To factor the polynomial x² + 6x + 27, we will apply the methods of factoring polynomials. First, let’s check if it can be factored as a simple quadratic equation of the form ax² + bx + c.
In our case:
- a = 1
- b = 6
- c = 27
To find the factors of this polynomial, we can look for two numbers that multiply to ac = 1 * 27 = 27 and add up to b = 6. However, upon examining the pairs of factors of 27, we find:
- (1, 27)
- (3, 9)
None of these pairs add up to 6. This indicates that x² + 6x + 27 cannot be factored using integer values. To verify this, we can also compute the discriminant of the quadratic equation.
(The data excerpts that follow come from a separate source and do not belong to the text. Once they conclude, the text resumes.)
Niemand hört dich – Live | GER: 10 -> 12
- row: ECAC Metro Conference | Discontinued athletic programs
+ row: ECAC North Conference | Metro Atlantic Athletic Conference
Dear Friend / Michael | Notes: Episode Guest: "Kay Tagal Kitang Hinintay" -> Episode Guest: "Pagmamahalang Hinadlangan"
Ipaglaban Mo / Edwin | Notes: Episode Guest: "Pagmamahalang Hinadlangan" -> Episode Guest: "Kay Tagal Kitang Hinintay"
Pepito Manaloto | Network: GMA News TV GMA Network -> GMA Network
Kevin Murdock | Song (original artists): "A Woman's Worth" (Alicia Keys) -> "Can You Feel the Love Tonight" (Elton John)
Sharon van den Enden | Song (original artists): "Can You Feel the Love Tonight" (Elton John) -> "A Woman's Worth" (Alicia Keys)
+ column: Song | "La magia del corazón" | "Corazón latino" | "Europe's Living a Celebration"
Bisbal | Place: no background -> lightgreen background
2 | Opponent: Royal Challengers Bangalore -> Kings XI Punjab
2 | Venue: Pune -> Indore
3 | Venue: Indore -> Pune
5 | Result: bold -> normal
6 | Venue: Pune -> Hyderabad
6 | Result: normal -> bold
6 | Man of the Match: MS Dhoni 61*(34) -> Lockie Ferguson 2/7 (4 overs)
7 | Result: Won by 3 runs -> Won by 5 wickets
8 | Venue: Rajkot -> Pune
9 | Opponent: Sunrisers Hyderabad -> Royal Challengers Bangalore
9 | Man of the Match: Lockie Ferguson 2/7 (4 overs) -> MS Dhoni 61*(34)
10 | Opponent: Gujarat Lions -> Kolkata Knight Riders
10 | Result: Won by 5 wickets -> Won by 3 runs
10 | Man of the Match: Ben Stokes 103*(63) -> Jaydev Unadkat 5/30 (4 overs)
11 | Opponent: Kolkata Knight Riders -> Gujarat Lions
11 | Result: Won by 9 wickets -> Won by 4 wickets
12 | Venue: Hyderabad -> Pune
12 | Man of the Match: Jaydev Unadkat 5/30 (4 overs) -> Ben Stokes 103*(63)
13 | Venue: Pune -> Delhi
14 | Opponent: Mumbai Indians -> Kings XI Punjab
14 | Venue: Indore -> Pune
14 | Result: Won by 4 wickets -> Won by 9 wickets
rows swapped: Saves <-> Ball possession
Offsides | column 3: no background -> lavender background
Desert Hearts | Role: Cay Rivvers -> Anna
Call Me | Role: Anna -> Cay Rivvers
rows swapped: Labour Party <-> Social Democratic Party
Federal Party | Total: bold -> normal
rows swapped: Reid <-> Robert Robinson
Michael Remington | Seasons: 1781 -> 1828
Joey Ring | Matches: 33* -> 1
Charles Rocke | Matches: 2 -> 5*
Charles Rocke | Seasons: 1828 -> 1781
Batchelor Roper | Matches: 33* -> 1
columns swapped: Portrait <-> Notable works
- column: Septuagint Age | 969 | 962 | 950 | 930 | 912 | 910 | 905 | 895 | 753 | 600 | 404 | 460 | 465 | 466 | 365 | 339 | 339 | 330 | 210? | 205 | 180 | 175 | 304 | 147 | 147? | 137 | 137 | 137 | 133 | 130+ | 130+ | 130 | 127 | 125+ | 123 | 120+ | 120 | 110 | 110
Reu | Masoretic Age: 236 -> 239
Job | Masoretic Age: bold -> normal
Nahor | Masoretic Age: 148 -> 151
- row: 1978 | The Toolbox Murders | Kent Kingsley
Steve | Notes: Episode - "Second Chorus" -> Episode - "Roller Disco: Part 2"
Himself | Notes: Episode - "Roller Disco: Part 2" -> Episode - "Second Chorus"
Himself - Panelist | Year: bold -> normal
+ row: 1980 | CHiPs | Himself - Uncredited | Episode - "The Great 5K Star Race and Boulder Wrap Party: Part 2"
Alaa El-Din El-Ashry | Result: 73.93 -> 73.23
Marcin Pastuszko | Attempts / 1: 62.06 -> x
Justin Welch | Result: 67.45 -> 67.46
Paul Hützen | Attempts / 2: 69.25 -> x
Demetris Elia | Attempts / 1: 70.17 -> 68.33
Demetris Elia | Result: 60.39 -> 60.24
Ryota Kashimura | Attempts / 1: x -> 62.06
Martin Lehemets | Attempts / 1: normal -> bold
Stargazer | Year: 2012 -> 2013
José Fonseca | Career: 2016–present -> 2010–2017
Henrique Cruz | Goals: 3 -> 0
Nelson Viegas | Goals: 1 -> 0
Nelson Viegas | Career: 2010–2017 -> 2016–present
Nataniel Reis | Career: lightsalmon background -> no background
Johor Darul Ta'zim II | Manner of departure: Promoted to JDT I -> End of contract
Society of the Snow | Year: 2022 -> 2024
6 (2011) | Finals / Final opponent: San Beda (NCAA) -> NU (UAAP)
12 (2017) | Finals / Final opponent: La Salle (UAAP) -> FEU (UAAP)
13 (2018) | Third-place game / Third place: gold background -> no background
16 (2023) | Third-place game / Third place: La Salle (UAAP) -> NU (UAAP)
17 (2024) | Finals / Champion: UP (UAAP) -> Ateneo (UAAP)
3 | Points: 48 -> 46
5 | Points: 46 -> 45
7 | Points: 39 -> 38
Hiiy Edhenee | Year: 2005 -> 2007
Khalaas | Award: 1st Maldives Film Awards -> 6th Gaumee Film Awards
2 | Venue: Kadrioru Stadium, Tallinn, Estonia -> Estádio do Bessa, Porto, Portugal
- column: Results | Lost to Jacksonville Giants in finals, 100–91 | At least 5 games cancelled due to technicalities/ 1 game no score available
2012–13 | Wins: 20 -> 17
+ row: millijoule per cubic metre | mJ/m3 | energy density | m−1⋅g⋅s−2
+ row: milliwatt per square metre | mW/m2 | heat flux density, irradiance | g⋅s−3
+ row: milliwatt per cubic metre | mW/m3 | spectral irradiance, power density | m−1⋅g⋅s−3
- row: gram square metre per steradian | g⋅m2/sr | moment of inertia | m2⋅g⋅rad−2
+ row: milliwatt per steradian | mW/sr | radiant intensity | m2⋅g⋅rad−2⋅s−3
The discriminant D of the quadratic equation is given by:
D = b² – 4ac
Substituting the values:
D = 6² – 4 * 1 * 27 = 36 – 108 = -72
Since the discriminant is negative (D < 0), this confirms that there are no real roots, which means that x² + 6x + 27 cannot be factored into real linear factors.
However, if we are looking for a different kind of ‘factored’ form, we can express it using complex numbers. The roots of this polynomial can be found using the quadratic formula:
x = (-b ± √D) / 2a
Substituting our values:
x = (-6 ± √(-72)) / 2
Calculating the square root of -72 gives us:
√(-72) = 6i√2
Now we can write the roots:
x = (-6 ± 6i√2) / 2 = -3 ± 3i√2
This means the factored form using complex roots can be expressed as:
(x + 3 – 3i√2)(x + 3 + 3i√2)
In conclusion, the polynomial x² + 6x + 27 does not have a factored form using real numbers, but its factored form using complex numbers is:
(x + 3 – 3i√2)(x + 3 + 3i√2)
This illustrates the importance of understanding both real and complex number factorizations in algebra.